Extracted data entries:
::::::

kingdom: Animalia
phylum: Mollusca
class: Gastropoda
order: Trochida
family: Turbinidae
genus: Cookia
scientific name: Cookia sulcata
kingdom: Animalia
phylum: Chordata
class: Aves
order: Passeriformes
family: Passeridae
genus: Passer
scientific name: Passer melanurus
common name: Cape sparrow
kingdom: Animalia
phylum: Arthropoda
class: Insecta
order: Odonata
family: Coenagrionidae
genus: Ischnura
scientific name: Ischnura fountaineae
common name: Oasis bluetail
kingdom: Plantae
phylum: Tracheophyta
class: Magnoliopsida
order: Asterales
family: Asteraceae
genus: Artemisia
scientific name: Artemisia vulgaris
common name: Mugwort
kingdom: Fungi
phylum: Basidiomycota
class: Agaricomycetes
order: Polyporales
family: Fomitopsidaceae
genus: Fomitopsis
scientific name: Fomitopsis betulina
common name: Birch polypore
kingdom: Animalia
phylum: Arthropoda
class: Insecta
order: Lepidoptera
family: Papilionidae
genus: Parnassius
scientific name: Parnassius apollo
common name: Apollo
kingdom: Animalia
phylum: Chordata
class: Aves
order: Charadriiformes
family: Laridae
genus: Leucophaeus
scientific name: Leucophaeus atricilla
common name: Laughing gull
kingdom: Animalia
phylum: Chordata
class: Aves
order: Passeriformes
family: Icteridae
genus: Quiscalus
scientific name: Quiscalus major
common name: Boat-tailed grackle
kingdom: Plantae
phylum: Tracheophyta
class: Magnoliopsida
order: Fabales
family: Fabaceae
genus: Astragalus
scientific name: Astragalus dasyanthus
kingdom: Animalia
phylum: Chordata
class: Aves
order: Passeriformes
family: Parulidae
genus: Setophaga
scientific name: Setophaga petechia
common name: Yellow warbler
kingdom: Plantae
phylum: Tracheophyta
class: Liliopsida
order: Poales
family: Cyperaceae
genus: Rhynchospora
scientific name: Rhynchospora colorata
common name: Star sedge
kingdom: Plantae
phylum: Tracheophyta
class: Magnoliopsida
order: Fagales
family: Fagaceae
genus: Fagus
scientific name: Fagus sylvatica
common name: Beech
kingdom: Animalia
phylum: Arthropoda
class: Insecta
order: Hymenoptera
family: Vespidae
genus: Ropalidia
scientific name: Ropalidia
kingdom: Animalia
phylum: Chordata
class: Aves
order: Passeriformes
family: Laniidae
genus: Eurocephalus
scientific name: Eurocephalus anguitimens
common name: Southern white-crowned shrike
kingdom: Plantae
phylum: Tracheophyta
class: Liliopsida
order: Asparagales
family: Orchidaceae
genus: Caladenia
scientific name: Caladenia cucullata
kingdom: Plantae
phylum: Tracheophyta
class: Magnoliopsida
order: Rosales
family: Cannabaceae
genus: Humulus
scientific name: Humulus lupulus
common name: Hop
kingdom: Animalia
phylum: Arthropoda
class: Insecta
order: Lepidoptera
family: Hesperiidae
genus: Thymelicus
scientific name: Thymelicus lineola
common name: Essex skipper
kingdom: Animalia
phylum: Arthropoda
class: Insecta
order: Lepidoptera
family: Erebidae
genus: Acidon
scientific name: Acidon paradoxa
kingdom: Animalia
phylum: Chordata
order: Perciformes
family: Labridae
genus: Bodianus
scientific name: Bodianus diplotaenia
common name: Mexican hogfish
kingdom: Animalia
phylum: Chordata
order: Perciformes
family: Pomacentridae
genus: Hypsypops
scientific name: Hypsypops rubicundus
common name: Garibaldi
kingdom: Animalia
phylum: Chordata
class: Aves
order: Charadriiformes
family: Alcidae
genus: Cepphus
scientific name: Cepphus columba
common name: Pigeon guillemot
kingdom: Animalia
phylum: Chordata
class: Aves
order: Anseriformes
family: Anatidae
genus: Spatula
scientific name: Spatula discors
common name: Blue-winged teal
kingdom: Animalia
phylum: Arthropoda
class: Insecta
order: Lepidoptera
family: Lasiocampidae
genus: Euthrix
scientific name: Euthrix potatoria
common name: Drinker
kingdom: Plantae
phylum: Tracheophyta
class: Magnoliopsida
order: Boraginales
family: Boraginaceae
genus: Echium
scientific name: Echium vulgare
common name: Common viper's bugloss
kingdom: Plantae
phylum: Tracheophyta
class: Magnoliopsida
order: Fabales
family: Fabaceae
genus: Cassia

::::::

#### TASK OBJECTIVE:
Copy the data again from the line containing "scientific name: Quiscalus major" through the line containing "scientific name: Setophaga petechia", including both of those lines.

#### FINISHED ANSWER:
scientific name: Quiscalus major
common name: Boat-tailed grackle
kingdom: Plantae
phylum: Tracheophyta
class: Magnoliopsida
order: Fabales
family: Fabaceae
genus: Astragalus
scientific name: Astragalus dasyanthus
kingdom: Animalia
phylum: Chordata
class: Aves
order: Passeriformes
family: Parulidae
genus: Setophaga
scientific name: Setophaga petechia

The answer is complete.